Listed entries: Begin
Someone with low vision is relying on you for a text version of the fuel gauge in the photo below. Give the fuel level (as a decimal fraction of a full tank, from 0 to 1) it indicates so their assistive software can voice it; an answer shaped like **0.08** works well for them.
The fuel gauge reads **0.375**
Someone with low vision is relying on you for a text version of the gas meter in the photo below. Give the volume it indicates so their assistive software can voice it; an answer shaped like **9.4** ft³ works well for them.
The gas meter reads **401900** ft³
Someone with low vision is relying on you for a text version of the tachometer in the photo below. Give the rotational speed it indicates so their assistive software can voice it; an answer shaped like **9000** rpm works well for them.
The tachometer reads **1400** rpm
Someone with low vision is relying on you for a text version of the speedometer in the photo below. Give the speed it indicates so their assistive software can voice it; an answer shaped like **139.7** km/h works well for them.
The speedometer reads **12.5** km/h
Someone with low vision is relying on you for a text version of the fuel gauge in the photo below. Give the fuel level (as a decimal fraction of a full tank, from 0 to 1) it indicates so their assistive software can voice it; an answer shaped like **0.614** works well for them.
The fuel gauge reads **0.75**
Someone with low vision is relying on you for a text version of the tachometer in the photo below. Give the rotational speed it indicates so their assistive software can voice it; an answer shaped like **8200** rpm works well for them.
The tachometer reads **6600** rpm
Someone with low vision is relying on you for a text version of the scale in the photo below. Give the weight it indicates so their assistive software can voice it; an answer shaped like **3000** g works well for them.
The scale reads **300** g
Listed entries: End
Listed entries: Begin
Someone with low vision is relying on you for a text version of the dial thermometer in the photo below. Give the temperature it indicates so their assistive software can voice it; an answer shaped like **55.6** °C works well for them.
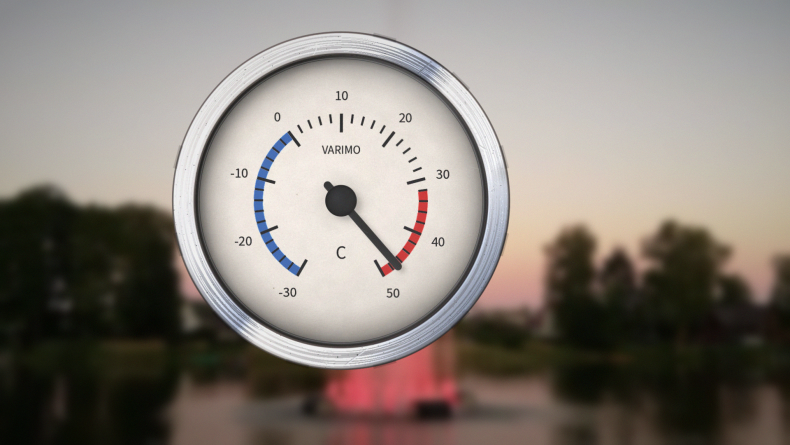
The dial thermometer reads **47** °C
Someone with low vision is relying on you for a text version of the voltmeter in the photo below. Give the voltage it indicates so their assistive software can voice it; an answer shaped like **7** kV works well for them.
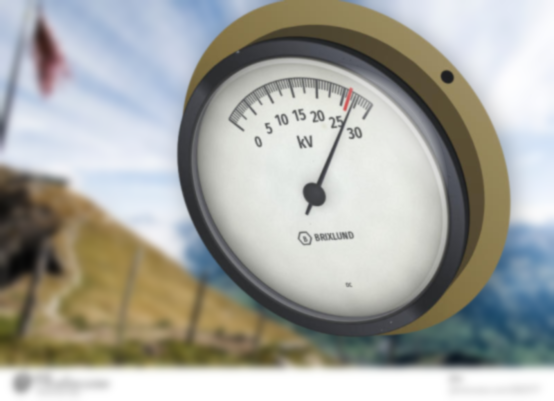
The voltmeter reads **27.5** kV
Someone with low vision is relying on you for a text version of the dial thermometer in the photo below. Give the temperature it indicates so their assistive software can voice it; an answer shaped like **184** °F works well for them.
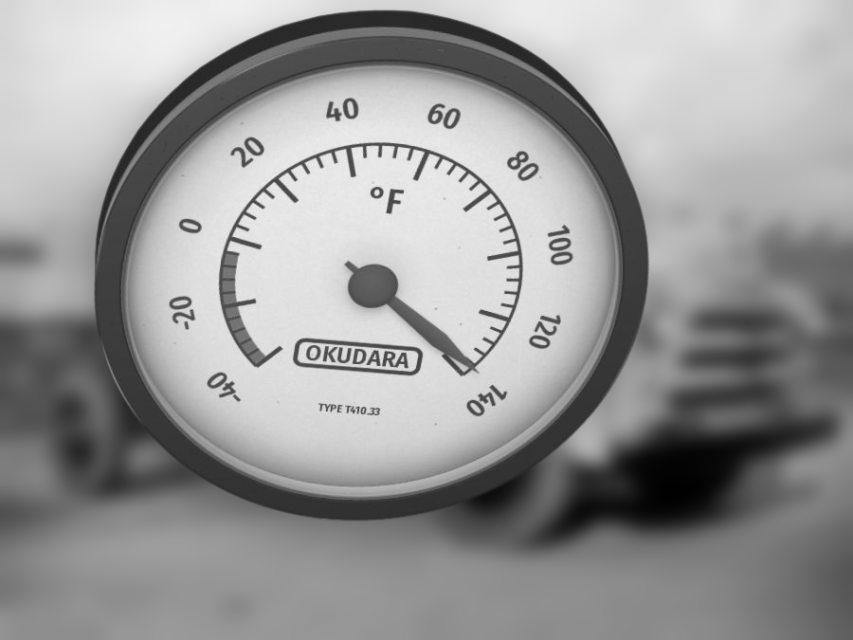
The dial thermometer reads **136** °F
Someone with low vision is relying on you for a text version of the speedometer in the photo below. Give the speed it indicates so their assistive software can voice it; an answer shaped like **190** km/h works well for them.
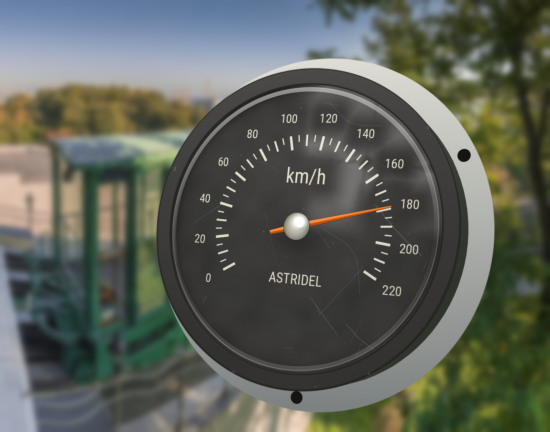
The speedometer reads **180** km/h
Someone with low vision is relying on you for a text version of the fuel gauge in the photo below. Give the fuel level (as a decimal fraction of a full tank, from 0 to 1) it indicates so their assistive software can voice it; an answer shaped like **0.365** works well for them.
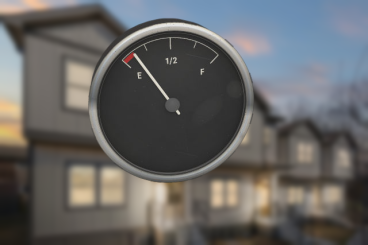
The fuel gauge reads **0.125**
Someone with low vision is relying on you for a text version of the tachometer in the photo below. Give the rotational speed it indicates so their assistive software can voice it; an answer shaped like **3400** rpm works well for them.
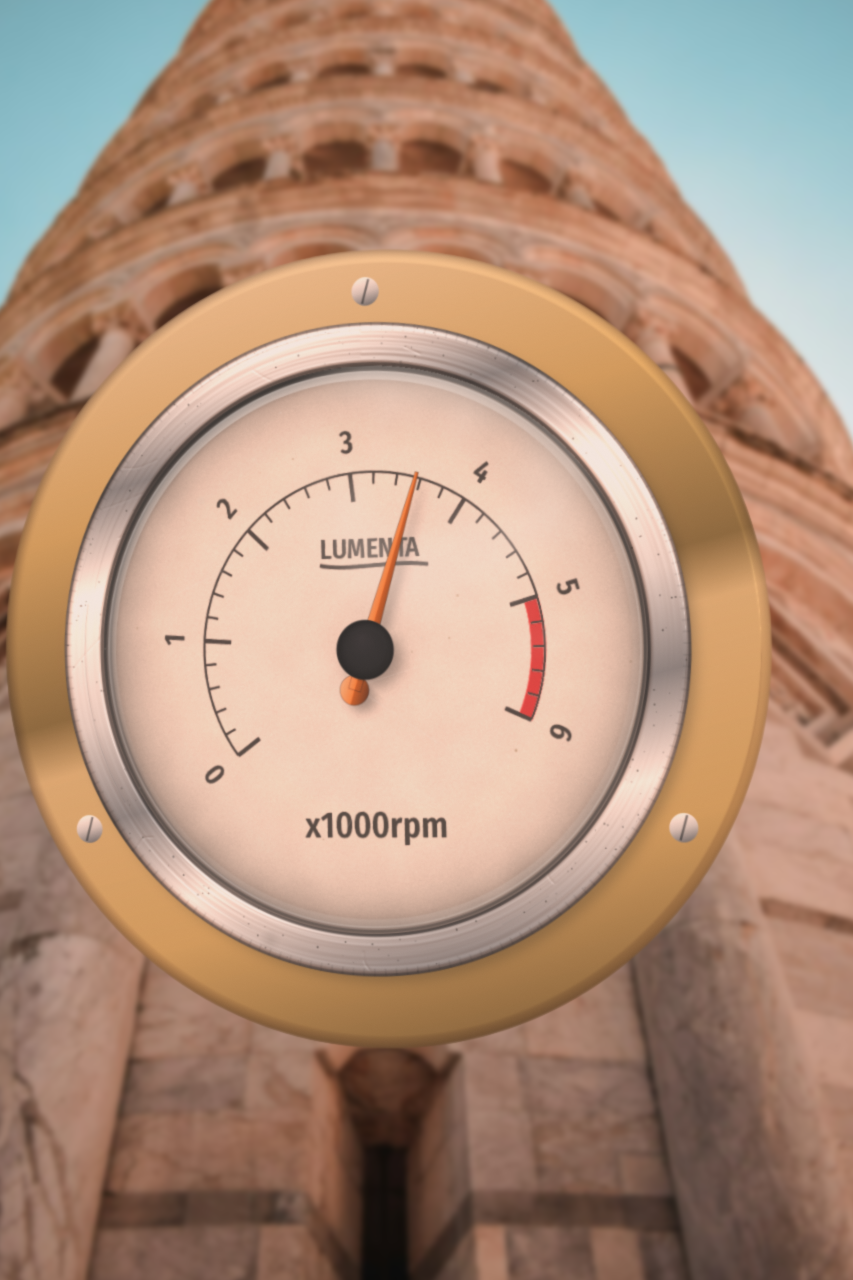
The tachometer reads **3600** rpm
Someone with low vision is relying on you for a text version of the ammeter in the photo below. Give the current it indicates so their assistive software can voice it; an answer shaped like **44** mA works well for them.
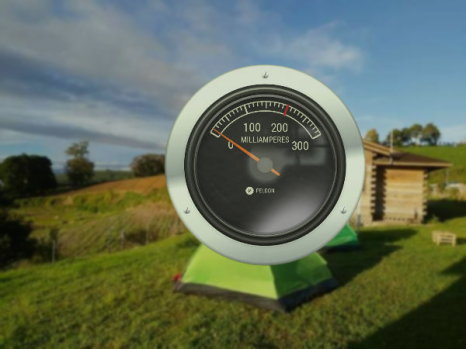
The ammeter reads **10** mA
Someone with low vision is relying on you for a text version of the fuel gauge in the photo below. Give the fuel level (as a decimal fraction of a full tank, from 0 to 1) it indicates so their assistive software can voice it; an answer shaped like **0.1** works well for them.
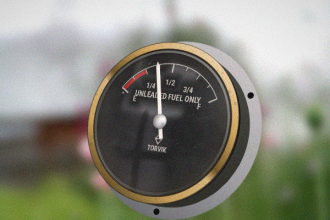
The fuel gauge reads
Listed entries: End
Listed entries: Begin
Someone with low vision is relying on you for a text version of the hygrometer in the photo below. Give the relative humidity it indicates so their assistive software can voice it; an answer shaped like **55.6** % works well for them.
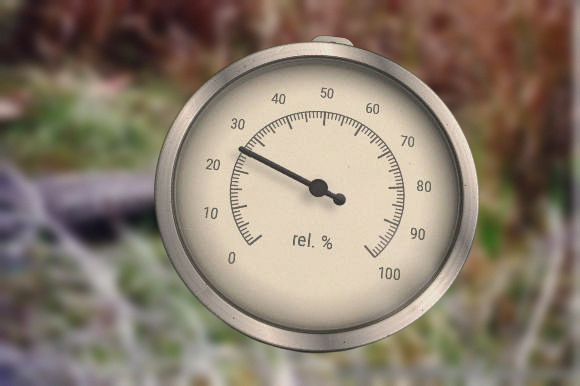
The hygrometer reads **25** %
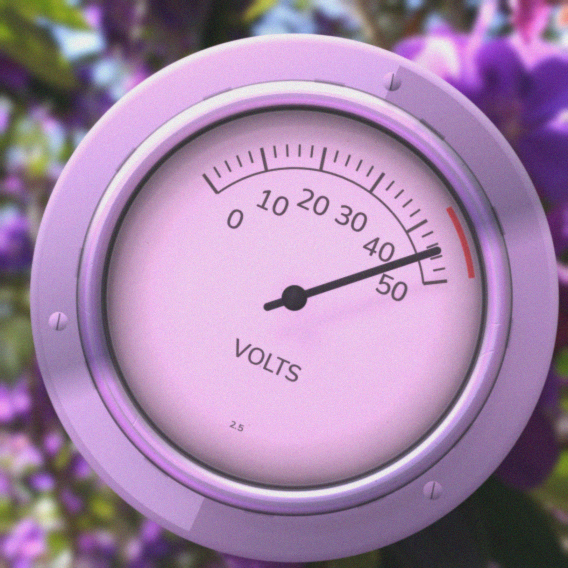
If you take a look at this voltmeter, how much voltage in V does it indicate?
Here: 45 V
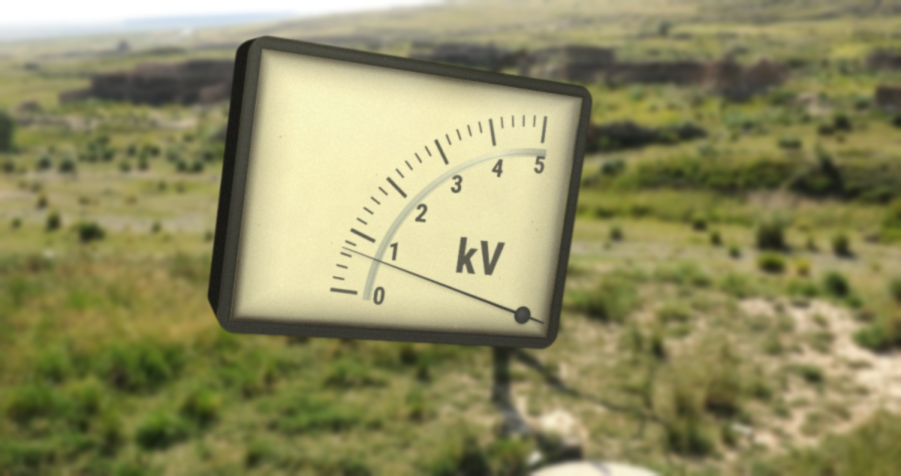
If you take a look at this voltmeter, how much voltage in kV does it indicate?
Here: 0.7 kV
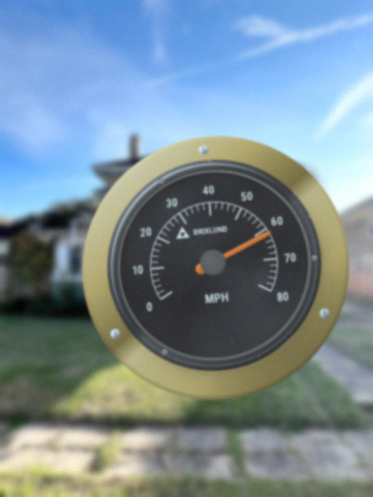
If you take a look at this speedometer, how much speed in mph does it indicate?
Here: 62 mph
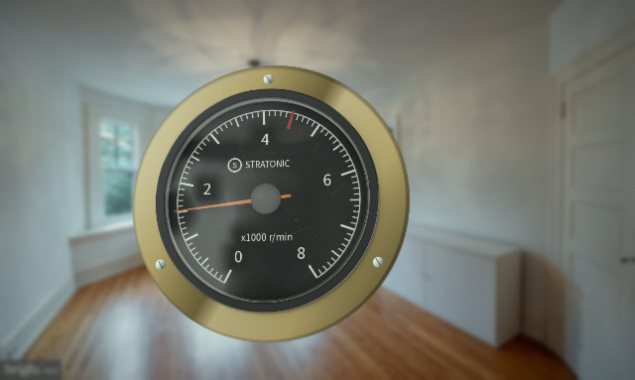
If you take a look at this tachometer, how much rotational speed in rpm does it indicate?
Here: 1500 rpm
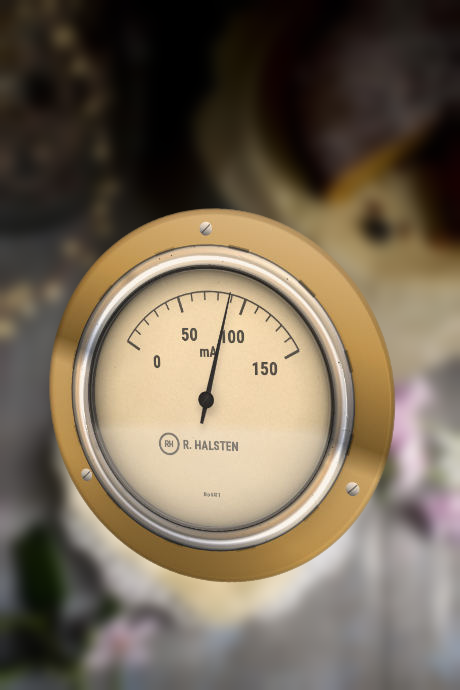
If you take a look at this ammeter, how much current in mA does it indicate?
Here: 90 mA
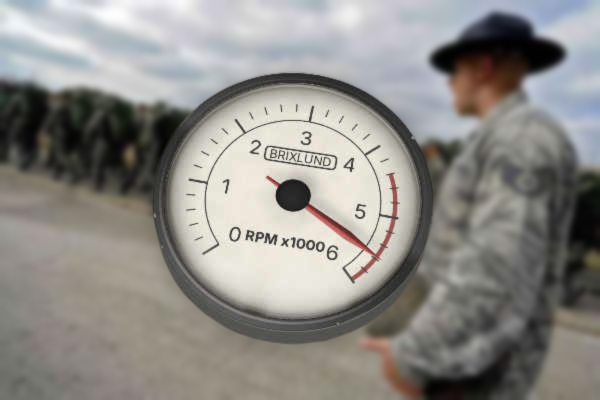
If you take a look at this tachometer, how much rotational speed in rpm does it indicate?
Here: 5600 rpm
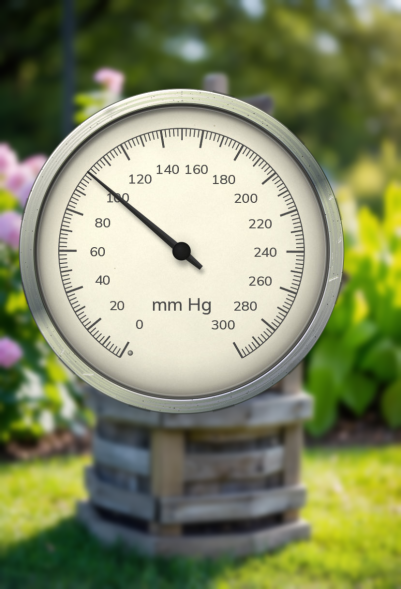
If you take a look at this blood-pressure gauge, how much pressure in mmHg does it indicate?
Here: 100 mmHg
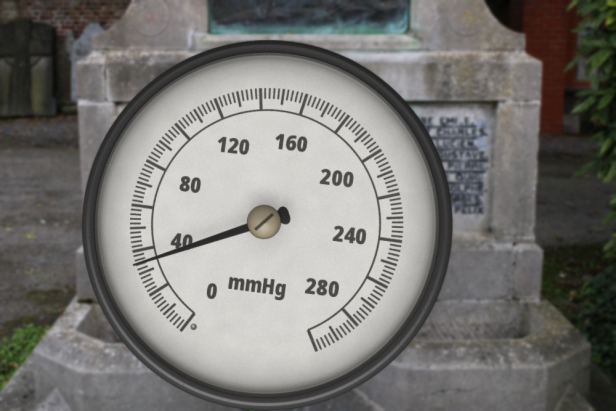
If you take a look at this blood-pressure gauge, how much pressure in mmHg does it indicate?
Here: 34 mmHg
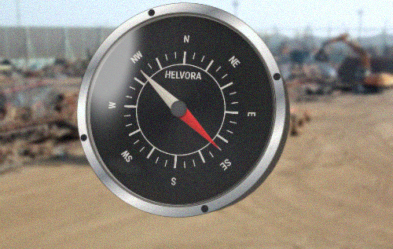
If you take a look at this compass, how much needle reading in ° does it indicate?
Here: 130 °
Listed entries: End
Instructions to follow: Pick out every line in the listing above that contains the word "tachometer". Case must match.

Output below:
Someone with low vision is relying on you for a text version of the tachometer in the photo below. Give the rotational speed it indicates so their assistive software can voice it; an answer shaped like **9000** rpm works well for them.
The tachometer reads **1400** rpm
Someone with low vision is relying on you for a text version of the tachometer in the photo below. Give the rotational speed it indicates so their assistive software can voice it; an answer shaped like **8200** rpm works well for them.
The tachometer reads **6600** rpm
Someone with low vision is relying on you for a text version of the tachometer in the photo below. Give the rotational speed it indicates so their assistive software can voice it; an answer shaped like **3400** rpm works well for them.
The tachometer reads **3600** rpm
If you take a look at this tachometer, how much rotational speed in rpm does it indicate?
If you take a look at this tachometer, how much rotational speed in rpm does it indicate?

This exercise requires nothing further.